In the biochemistry lab course I’m teaching, I’m trying to incorporate more scientific communication skills. The basic structure of this lab involves cloning a gene for recombinant protein expression, purifying the protein using affinity chromatography and analyzing the hell out of its kinetics with different substrates and inhibitors. This overall context gives the students insights into the larger scope of a research project instead of discrete, unconnected experiments for each class. It’s challenging enough to make sure the students understand the theory behind all of the techniques and learn some good lab practices along the way. This semester I’m including an extra challenge in terms of scientific writing. Their results will not be confined to their lab notebooks, but will be turned into a manuscript in the style of the Journal of Biological Chemistry.

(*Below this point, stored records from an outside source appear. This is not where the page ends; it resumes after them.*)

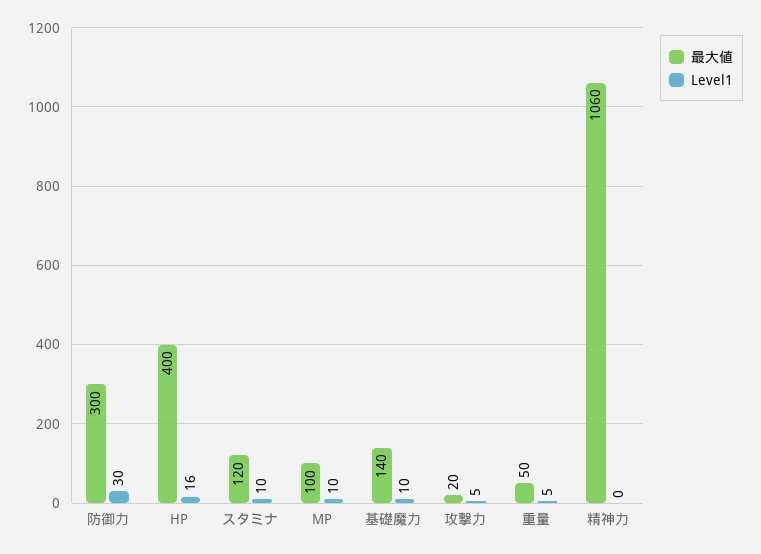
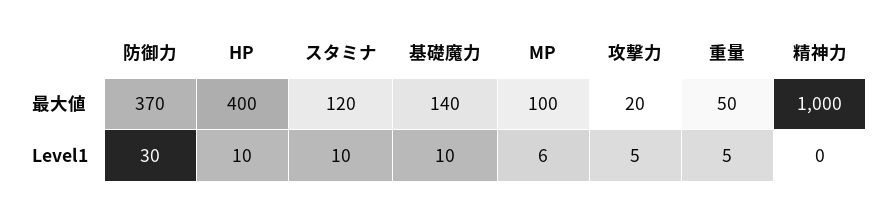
  {
    "最大値": {
-     "防御力": 300,
+     "防御力": 370,
      "HP": 400,
      "スタミナ": 120,
      "MP": 100,
      "基礎魔力": 140,
      "攻撃力": 20,
      "重量": 50,
-     "精神力": 1060
+     "精神力": 1000
    },
    "Level1": {
      "防御力": 30,
-     "HP": 16,
+     "HP": 10,
      "スタミナ": 10,
-     "MP": 10,
+     "MP": 6,
      "基礎魔力": 10,
      "攻撃力": 5,
      "重量": 5,
      "精神力": 0
    }
  }

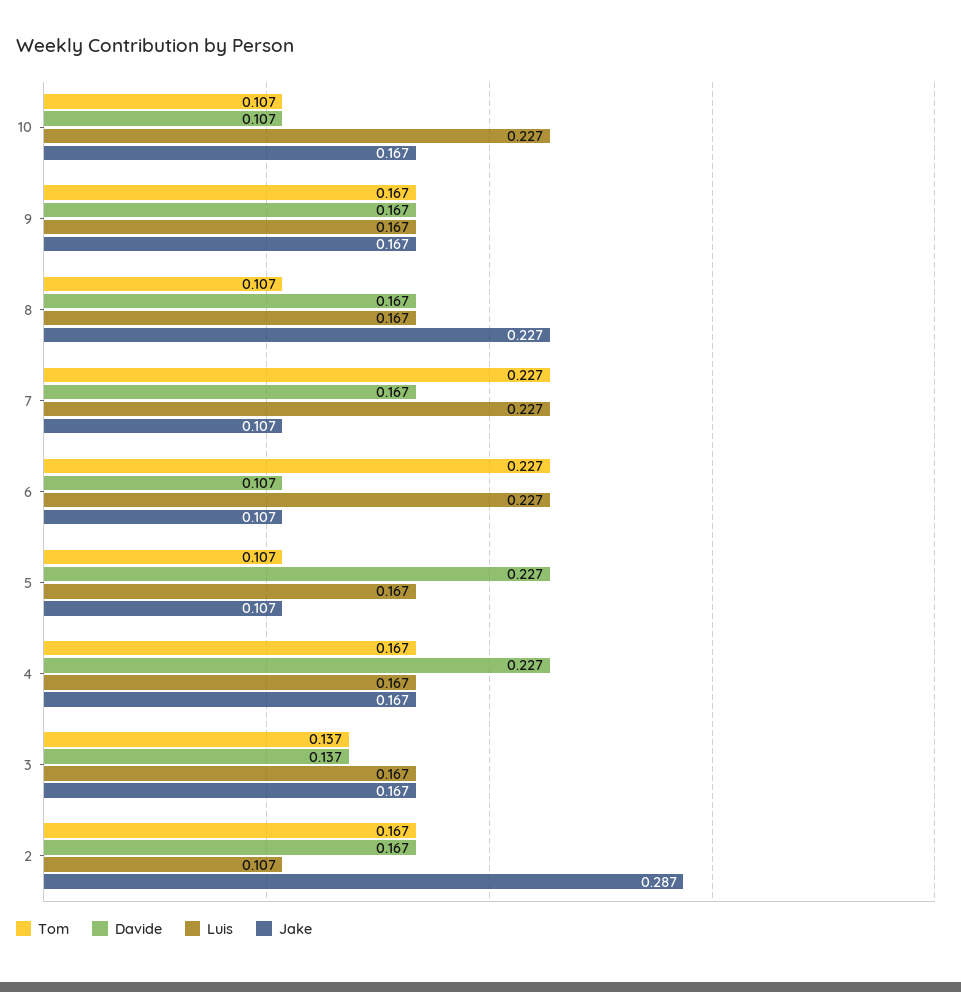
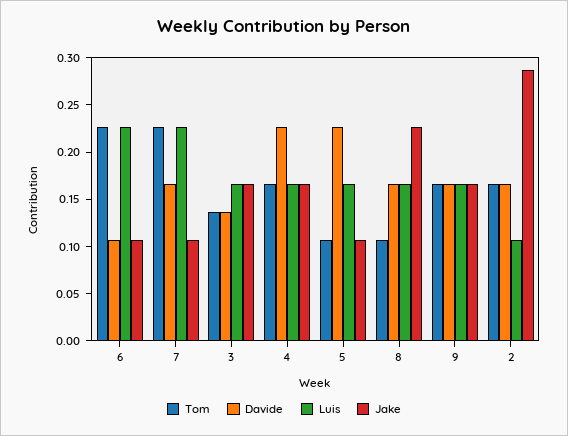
  {
    "Tom": {
-     "10": 0.107,
      "9": 0.167,
      "8": 0.107,
      "7": 0.227,
      "6": 0.227,
      "5": 0.107,
      "4": 0.167,
      "3": 0.137,
      "2": 0.167
    },
    "Davide": {
-     "10": 0.107,
      "9": 0.167,
      "8": 0.167,
      "7": 0.167,
      "6": 0.107,
      "5": 0.227,
      "4": 0.227,
      "3": 0.137,
      "2": 0.167
    },
    "Luis": {
-     "10": 0.227,
      "9": 0.167,
      "8": 0.167,
      "7": 0.227,
      "6": 0.227,
      "5": 0.167,
      "4": 0.167,
      "3": 0.167,
      "2": 0.107
    },
    "Jake": {
-     "10": 0.167,
      "9": 0.167,
      "8": 0.227,
      "7": 0.107,
      "6": 0.107,
      "5": 0.107,
      "4": 0.167,
      "3": 0.167,
      "2": 0.287
    }
  }

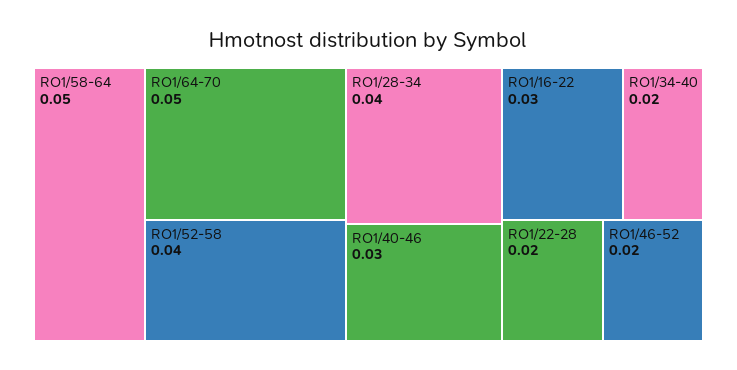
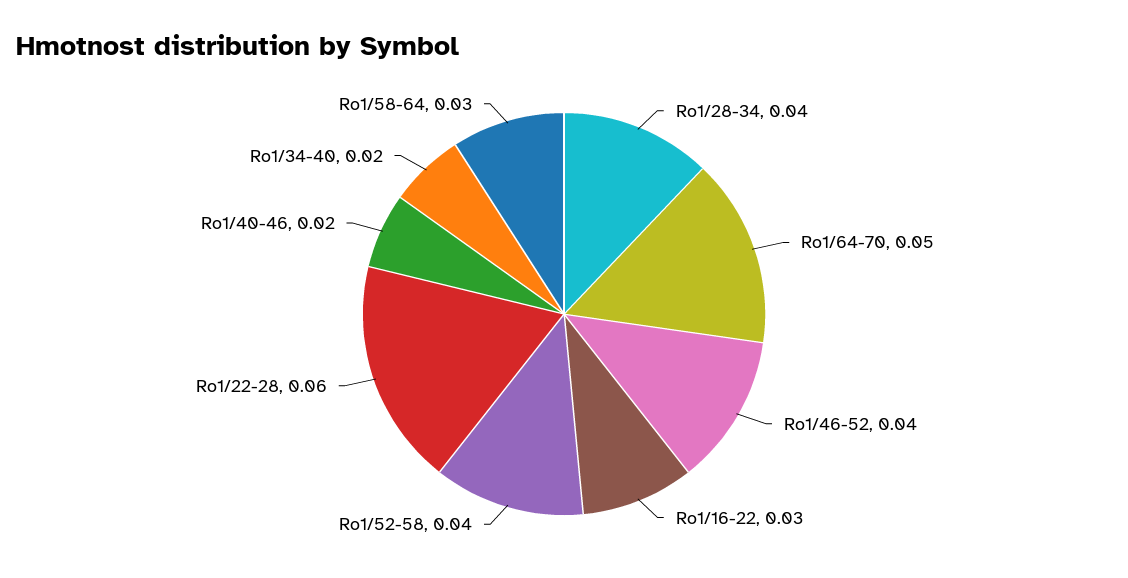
  {
-   "RO1/58-64": 0.05,
+   "RO1/58-64": 0.03,
    "RO1/64-70": 0.05,
    "RO1/52-58": 0.04,
    "RO1/28-34": 0.04,
-   "RO1/40-46": 0.03,
+   "RO1/40-46": 0.02,
    "RO1/16-22": 0.03,
    "RO1/34-40": 0.02,
-   "RO1/22-28": 0.02,
+   "RO1/22-28": 0.06,
-   "RO1/46-52": 0.02
+   "RO1/46-52": 0.04
  }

As part of their lab notebook grade, the students must answer questions related to the experiment of the day. Many of these have been designed to get them to work on their manuscript in a piecemeal fashion throughout the semester (i.e. make this figure, write these methods, etc), so they get feedback from the TAs and myself on all sections before they are assembled into the final manuscript format. It may sound quite organized on paper, but I’ve definitely underestimated the amount of guidance novice authors need to produce quality work. So, I’m trying to come up with a better way of teaching all the things that I’ve learned informally about manuscript-writing over the last decade. I’ll be posting my various tutorials on this blog as a way to further crowdsource useful pro-tips and topics I may not have thought to address. I know many people may have strong opinions on this, so feel free to comment or offer other useful links in the comments section.
Here are the topics/posts/tutorials I’ve got in mind so far…
General Science Writing and Manuscript Preparation
Literature Searching and Reading
Citations and Reference Management
Figures and Figure Legends
Writing Materials and Methods
Writing the Results Section
Writing the Conclusions/Discussion Section
Writing the Introduction
Writing the Abstract
Peer Review and Revisions
My students are mostly seniors on the verge of graduating and moving on to medical and graduate schools or other employment in a health/science field. While they may not all go on to regularly prepare scientific manuscripts, at least they will have a greater appreciation of what it takes. As an exercise, they will get some experience with the process, but I’m not following all of the real life rules. If I did, then the first of my groups to submit would get an A, maybe the second group would get a C and the rest would just fail. And those graded groups would only earn their A or C after an exhausting revision process. For those students choosing to pursue a research career, they’ll learn those harder lessons eventually. As an educational bonus, I’m hoping that working on a manuscript from the side of an author will also allow them to be critical consumers of scientific literature. We should all expect high quality communication of research.